Task to carry out:
Count up the lines below where the word "subtitle" shows up, and respond with the number alone.

Data section:
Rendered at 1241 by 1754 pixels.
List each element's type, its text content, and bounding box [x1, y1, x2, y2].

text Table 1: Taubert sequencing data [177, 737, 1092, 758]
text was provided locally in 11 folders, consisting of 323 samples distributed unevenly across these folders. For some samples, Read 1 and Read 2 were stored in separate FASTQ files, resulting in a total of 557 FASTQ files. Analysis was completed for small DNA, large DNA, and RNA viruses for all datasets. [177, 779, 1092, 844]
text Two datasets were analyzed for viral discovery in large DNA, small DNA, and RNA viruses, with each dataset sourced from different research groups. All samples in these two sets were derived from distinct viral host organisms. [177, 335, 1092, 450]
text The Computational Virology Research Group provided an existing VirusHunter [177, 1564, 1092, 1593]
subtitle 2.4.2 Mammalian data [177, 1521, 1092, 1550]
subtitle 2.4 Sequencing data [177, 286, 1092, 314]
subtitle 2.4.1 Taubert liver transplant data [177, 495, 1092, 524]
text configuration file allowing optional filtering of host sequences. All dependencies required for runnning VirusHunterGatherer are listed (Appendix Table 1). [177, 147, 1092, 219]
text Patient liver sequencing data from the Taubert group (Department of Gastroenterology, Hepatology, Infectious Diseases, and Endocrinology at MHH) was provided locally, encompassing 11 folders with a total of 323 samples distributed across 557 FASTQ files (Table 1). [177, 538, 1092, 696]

Expected answer:
3